Be specific and clear

Specific prompts produce better results than vague ones. Use action verbs to clarify what you want the agent to do.
Tell me about Pump P-101.
This prompt does not give the agent enough information to focus the response. The agent cannot determine whether you need operational status, maintenance history, specifications, or location information, which can result in an incomplete or unfocused answer.

Provide context

Context helps agents focus on relevant data by narrowing the scope of your request.
Show me the temperature trends.
Without knowing which equipment, sensor, or time period to analyze, this prompt leaves the agent to search through data that may not be relevant. You may receive temperature trends for the wrong equipment or an unhelpful time range.

Define the desired output

Specify the format, structure, and level of detail you need in the response.
Give me maintenance data for Valve V-789.
This prompt does not tell the agent whether you need maintenance history, upcoming schedules, or cost data.
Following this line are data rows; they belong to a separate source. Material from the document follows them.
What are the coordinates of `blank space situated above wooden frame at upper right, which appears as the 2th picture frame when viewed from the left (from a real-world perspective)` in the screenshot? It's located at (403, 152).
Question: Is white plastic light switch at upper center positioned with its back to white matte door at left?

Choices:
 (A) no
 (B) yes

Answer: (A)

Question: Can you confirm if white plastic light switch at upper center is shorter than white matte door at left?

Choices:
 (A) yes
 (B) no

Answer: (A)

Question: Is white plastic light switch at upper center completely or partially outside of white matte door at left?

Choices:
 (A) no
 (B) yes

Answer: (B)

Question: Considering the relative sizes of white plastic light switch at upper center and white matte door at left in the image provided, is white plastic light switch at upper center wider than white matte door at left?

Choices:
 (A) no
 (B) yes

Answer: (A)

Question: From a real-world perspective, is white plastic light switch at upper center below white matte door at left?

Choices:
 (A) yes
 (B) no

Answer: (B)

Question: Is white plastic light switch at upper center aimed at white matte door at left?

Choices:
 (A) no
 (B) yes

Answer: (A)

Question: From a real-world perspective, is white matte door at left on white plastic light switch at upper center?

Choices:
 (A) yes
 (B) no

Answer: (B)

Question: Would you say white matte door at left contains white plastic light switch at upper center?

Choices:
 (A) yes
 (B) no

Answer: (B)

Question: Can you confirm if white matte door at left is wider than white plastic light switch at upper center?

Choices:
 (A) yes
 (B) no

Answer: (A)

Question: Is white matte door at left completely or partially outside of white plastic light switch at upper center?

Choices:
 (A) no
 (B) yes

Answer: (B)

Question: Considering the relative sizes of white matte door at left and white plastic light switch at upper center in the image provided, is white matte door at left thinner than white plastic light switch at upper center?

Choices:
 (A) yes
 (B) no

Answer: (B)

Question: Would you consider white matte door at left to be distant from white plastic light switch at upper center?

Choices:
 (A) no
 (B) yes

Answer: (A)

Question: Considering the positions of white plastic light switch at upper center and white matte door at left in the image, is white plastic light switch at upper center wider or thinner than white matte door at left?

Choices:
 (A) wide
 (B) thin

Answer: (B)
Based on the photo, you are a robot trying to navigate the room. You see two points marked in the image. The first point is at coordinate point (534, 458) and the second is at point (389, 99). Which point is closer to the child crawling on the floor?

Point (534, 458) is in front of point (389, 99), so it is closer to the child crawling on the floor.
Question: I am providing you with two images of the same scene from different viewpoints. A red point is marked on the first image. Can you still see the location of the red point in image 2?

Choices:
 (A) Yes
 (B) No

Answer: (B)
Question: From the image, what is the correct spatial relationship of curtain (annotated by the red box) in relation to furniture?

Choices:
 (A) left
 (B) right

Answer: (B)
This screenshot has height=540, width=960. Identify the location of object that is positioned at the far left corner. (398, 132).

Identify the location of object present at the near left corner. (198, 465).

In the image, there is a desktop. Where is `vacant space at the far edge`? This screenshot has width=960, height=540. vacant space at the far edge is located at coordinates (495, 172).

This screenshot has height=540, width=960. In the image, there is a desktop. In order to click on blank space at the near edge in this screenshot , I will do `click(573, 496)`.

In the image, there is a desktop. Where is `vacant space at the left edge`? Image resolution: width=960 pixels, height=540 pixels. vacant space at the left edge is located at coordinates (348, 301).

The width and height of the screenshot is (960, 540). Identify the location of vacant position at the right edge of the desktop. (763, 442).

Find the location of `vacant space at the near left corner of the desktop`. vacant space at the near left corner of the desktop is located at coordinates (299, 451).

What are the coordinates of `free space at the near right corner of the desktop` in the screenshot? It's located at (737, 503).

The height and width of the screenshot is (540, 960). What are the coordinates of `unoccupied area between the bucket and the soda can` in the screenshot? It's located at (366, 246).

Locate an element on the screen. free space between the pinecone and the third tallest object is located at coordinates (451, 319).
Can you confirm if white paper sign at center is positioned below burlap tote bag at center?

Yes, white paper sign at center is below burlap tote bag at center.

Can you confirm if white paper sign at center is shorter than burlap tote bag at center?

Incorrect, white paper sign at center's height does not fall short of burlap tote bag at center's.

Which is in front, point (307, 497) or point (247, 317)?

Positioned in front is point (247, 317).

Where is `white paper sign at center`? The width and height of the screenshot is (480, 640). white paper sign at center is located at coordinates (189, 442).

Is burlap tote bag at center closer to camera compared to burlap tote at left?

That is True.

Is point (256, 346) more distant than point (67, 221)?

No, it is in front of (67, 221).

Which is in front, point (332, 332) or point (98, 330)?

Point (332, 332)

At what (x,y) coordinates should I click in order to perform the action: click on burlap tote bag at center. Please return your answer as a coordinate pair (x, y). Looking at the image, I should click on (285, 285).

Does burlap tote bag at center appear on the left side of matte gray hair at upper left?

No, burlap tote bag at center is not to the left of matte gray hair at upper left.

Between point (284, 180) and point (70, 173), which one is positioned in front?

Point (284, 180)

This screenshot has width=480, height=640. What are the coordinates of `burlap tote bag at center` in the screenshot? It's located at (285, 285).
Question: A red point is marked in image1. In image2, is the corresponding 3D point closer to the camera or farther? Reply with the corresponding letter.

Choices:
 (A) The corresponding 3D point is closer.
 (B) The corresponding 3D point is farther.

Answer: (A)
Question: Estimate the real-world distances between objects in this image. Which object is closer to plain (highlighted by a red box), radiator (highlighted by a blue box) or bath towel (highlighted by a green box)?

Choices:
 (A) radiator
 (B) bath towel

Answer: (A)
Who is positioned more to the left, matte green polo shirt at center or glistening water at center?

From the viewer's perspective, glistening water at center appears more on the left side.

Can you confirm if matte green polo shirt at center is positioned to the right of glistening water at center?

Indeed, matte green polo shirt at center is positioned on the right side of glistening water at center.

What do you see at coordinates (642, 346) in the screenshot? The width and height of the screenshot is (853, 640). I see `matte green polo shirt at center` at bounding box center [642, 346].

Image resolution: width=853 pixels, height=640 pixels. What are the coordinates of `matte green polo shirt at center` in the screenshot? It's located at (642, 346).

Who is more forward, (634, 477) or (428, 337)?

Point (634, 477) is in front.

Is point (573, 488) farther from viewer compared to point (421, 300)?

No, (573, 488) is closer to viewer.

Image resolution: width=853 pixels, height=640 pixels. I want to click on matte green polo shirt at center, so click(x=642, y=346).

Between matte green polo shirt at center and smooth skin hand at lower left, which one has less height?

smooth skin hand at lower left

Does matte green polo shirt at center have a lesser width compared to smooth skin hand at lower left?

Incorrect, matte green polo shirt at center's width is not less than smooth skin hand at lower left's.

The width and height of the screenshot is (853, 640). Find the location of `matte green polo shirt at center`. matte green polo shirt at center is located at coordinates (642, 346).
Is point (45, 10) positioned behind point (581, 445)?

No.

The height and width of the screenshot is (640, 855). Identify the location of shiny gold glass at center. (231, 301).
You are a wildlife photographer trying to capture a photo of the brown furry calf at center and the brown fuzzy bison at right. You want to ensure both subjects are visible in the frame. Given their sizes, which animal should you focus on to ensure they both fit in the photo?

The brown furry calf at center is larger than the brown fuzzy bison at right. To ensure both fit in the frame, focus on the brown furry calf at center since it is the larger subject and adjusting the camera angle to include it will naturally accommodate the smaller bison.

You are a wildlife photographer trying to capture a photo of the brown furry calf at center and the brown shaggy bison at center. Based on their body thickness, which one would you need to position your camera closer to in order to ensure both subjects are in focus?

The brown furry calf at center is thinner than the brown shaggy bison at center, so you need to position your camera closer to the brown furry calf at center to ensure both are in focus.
It also does not specify a time frame or output format, which can lead to an unfocused or incomplete response.

Use schema awareness

When your agent uses the Query tool, it can discover the structure of your data model at runtime. You can ask questions that rely on relationships between assets, equipment, and data without knowing the underlying field names or schema. This table shows examples of questions that use schema awareness effectively.
QuestionWhat the agent does
How many maintenance orders are there per equipment type?Queries the knowledge graph and groups results by equipment type
What sensors are connected to Compressor C-205, and which ones have readings outside the expected range?Traverses the relationship between the asset and its linked time series, then checks current values
Show me all heat exchangers with overdue inspectionsFilters on asset type and inspection status without requiring you to specify field names
The more clearly your organization’s data model is documented in CDF, the more accurately the agent can answer these types of questions.

Ask effective follow-up questions

Agents retain context within a conversation, so you can build on a previous response without repeating the original question. If the agent returned a list of work orders, you can follow up with “of those, which ones are high priority?” or “show those results as a table” without re-specifying the equipment or time range. Follow-up questions work well when they narrow, reformat, or extend the previous result. If you need to ask about a different piece of equipment or a completely different workflow, starting a new conversation resets the agent’s context. When a response is not what you expected, check the reasoning field to see how the agent interpreted your question and which data it used. If the agent queried the wrong equipment or applied the wrong filter, use that information to refine your next prompt with more specific criteria.